News|Articles|December 3, 2025

Bringing AI to UpToDate

Author(s)Ron Southwick

Greg Samios, CEO of Wolters Kluwer Health, talks about the evolution of UpToDate, aiding doctors and hospitals, and avoiding bad advice.

Hospitals and health systems have been using UpToDate for clinical decision support for years, and Wolters Kluwer Health is aiming to make it easier and faster with generative AI.

Wolters Kluwer Health announced the introduction of UpToDate Expert AI in September.

Greg Samios, CEO of Wolters Kluwer Health, says the new evolution of UpToDate brings AI-powered technology to the company’s proprietary knowledge base of UpToDate content.

UpToDate taps the expertise of 7,600 contributors, which provide the answers to clinician queries.

But Samios says it’s not enough to have the speed and ease of generative AI to answer questions. With its new solution, generative AI is only applied to the knowledge and records in the UpToDate database. The AI technology is not randomly gathering information across the internet that may or may not be reliable.

By keeping the generative AI technology within UpToDate’s system, clinicians have a better chance of getting information that’s accurate, Samios says.

“It's a big differentiator,” he says. “It's the proprietary database we have, and it's just that proprietary database. This is the trusted source, and we're not bringing in noise from outside where, you know, there's a lot of bad advice that goes on, not maliciously, but it's just not accurate. And you don't want to have that roll into your model.”

In early feedback, physicians appreciate getting faster recommendations to their queries, Samios says. One user wrote online that he found UpToDate valuable in the past, but it wasn’t always able to provide an answer in a quick search during a shift.

The AI technology provides accelerated responses, Samios says. He notes speed is critical for certain physicians, such as those working in the emergency department.

Physicians “love the speed, love getting me to the right answer really quickly,” he says. But doctors are also saying that they’re getting quick responses with good information, he adds.

“Clinicians are pressed for time, and that's not getting any better,” Samios says. “So the ability to give them a solution that gets you right to that answer … and really happy that it's based on just our content. And that de-risking of the answer for both the clinician and the enterprise is a big deal.”

The accuracy is also critical for health systems, and 80% of UpToDate business is at enterprise-level, Samios says.

“Hospitals are buying for their clinicians, selling it to the C-suite, they want to make sure that what they're buying at an enterprise level is reliable, safe and auditable. That's really important,” he says.

UpToDate’s new AI tools also acknowledge certain assumptions in queries, and will outline them in answers.
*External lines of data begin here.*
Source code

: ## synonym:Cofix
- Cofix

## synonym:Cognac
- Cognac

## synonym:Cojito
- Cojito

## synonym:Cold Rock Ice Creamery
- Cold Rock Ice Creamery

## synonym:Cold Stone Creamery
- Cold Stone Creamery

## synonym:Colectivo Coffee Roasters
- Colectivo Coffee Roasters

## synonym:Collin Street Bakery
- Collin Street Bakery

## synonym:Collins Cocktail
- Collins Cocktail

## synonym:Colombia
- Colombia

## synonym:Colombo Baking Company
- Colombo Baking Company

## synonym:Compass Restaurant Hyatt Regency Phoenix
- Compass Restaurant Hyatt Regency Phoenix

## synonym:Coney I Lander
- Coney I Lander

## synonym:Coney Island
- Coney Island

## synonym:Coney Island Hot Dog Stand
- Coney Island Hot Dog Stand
If a clinician types in a question about a patient with a certain condition, the answer will reflect that the recommendation refers to someone who is an adult and not a child, or a patient who is not already in the hospital. As he notes, a pediatric patient would likely get a smaller dose of medication than an adult.

“Not only do you get that succinct answer, but you get the assumptions around it, which are really important,” Samios says.

“Those assumptions are really critical for delivering care,” he adds. “In health care, it's a high stakes industry, so you’ve got to get it right.”

Clinicians can also ask additional questions based on UpToDate’s initial response, says Sheila Bond, director of clinical content strategy at Wolters Kluwer Health.

“If you want to know more specifically or dive deeper into any one of these disorders, you can ask your follow up question, where we've repopulated again based on the content,” Bond says.

With generative AI tools gaining more use in (and outside of) health care, Samios says the company wanted to be sure it could bring AI technology effectively and safely to UpToDate. Even with the growing popularity of AI tools, he says it was critical to get it right.

“We really had both the clinician user experience and the enterprise value proposition in mind before we launched this,” Samios says. “And the biggest thing was obviously the quality side. We wouldn't launch anything until we said the quality is where it has to be.”

Samios says he doesn’t see the growth of other AI tools as a threat to UpToDate.

“We do know our users will experiment with new technologies that come out,” he says. “We completely expect that. I think the industry in general sees clinicians trying new things out.”

“At the end of the day, this is health care, and so it's high stakes, and our clinicians are committing to deliver the best care possible,” Samios says. “And we've got a brand that has been around for a long time, and they know that's going to deliver the best recommendation and the best care for their patients.”

Bond adds that the company is eager to get more reactions from clinicians using the AI-powered version of UpToDate.

“We do thrive on feedback,” she says. “And I think that'll be an exciting phase for us, given the amount of users we have and how connected they are with us.”